Both models include a variable describing vaccination status, broken down by time since second dose or most recent booster dose received at point of positive test. Model 2 also includes a separate variable recording whether each person had received a bivalent SARS-CoV-2 vaccine prior to positive test. HR, hazard ratio.

Discussion

Over the two and a half years of the pandemic assessed in this study, the annual risk of death in care home residents from any cause ranged between 28.8% and 41.3%. The IR of COVID-19-related deaths and hospitalizations peaked in the first quarters of 2021 and 2022, coinciding, respectively, with the emergence of the Alpha and Omicron variants.
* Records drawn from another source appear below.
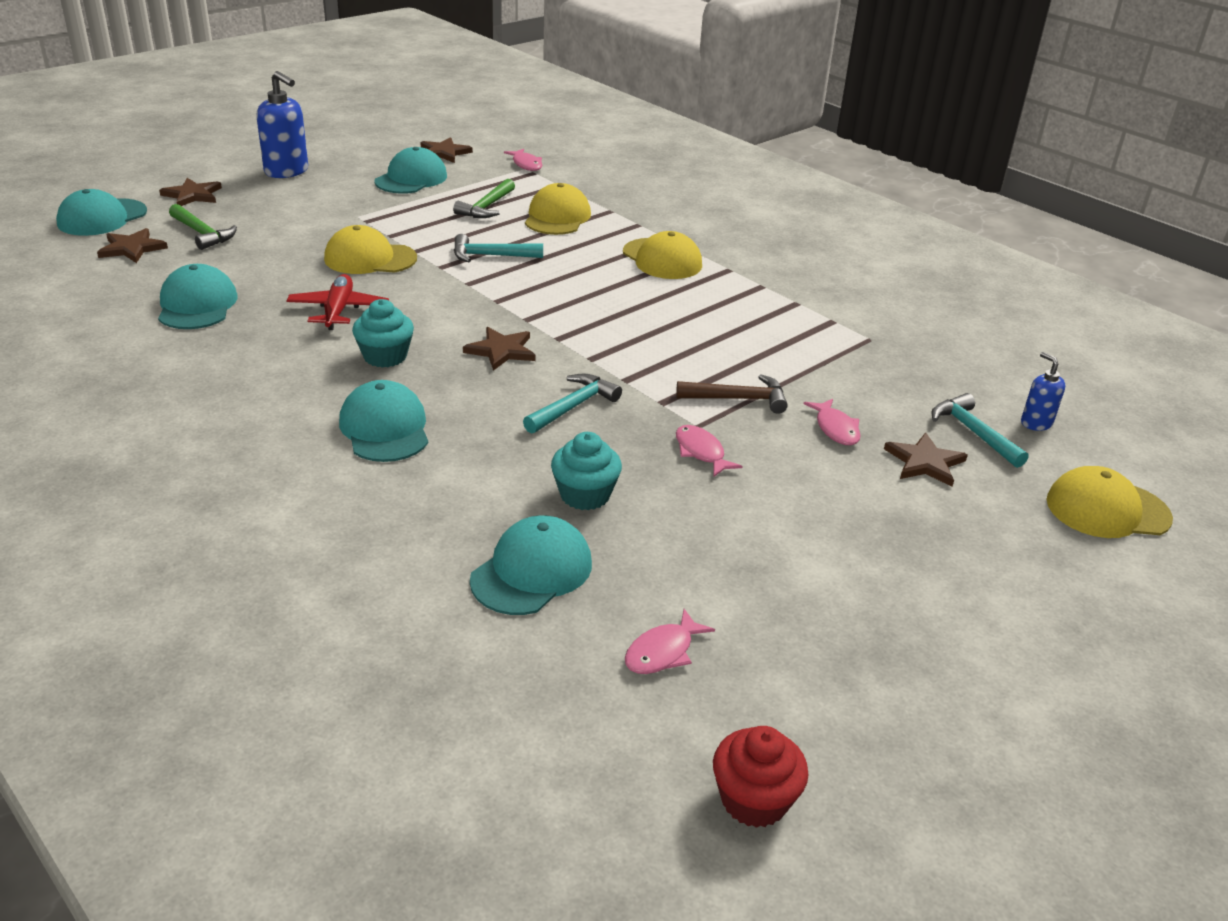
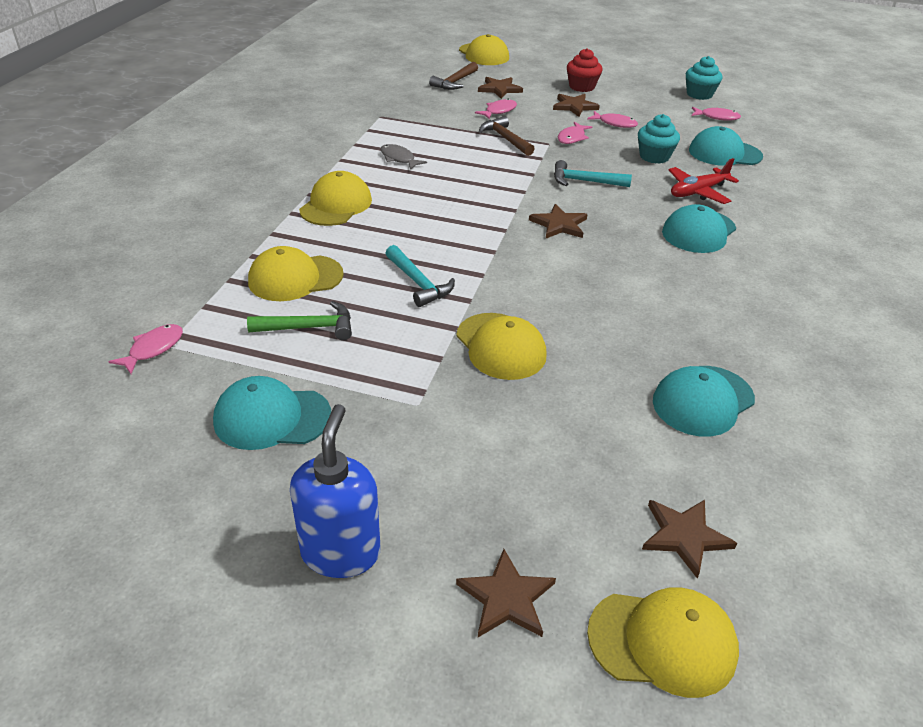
camera: 120 degrees left, 5 degrees up
turquoise cap [56,189,147,236] -> yellow cap [587,587,739,698]
green hammer [169,204,237,250] -> none
red plane [286,274,389,330] -> red plane moved to [669,158,739,204]
turquoise cupcake [352,299,414,368] -> turquoise cupcake moved to [686,56,722,100]
brown star [420,137,473,163] -> brown star moved to [553,94,600,117]
red cupcake [713,726,809,828] -> red cupcake moved to [567,48,603,92]
turquoise hammer [931,393,1029,468] -> brown hammer [429,62,478,90]
blue soap dispenser [1021,352,1066,431] -> none
none -> grey fish [380,144,427,170]
none -> pink fish [587,111,638,128]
The proportion of all deaths that were associated with SARS-CoV-2 infection declined substantially over this period, primarily due to high uptake of primary and booster vaccinations [9,15], but the IFR stabilized at a non-negligible level of around 7% in 2022. Our findings highlight the challenges associated with monitoring the impact of infection-linked mortality in care home residents, in view of the high baseline mortality, and underscore the need for a more nuanced understanding of risk in this vulnerable population to inform policymaking.

Previous studies in England have documented substantial increases in all-cause and COVID-19-related mortality during the first (1st February 2020 to 31st August, 2020), but not the second (1st September 2020 to 31st March 2021) wave of the pandemic in residents relative to community-dwelling adults of comparable age [5], and a further reduction in COVID-19-related mortality IFR following the emergence of the Omicron variant in November 2021 [16]. Our findings regarding the decline in IFRs in residents over successive waves of the pandemic are similar to those reported by Ontario's public health agency [17]. Interestingly, the IFR reported in this study for COVID-19 in the first quarter of 2022 (6.9%) and onwards is similar to the median IFR (6.5%) for influenza in residents [18]. Restrictions on visiting care homes were withdrawn on 31st January 2022 [19] but regular asymptomatic testing for SARS-CoV-2 in care home staff remained until 31st August 2022 [20] and the requirement to wear facemasks in care homes remained until 15th December 2022 [10]. Before the COVID-19 pandemic, NPIs were not routinely deployed in care homes during influenza season to prevent the spread of respiratory infection, unless there was an outbreak.

Although deaths attributable to SARS-CoV-2 in residents declined substantially over the study period, the IR of COVID-19-related mortality in residents in this study exceeded that seen in adults with severe comorbidities, who were prioritized for treatment with antivirals and neutralizing monoclonal antibodies (nMAb) to reduce their risk of severe outcomes. For example, our IR estimates of COVID-19-related mortality in residents during the second (0.26–0.47 per 1 kpd person days, Q4 2020 to Q1 2021) and third (0.02–0.07 per 1 kpd, Q2–Q4 2021) waves of the pandemic were substantially higher than those reported in the population-based OpenSAFELY study [21], which estimated COVID-19 mortality in patients with severe comorbidities such as Stage 5 Chronic Kidney Disease (0.18 and 0.04 per 1 kpd in the second (September 2020 to April 2021) and third (May 2020 to December 2020) waves, respectively) and haematological malignancies (0.04 and 0.018 per 1 kpd). Whilst it is difficult to directly compare estimates derived from the general population with care home residents because of the strong association between age and mortality [22], these findings underscore the extreme vulnerability of residents to severe outcomes following infection with SARS-CoV-2, and suggest they may benefit from access to antivirals and/or mAbs if these can be safely administered in care settings.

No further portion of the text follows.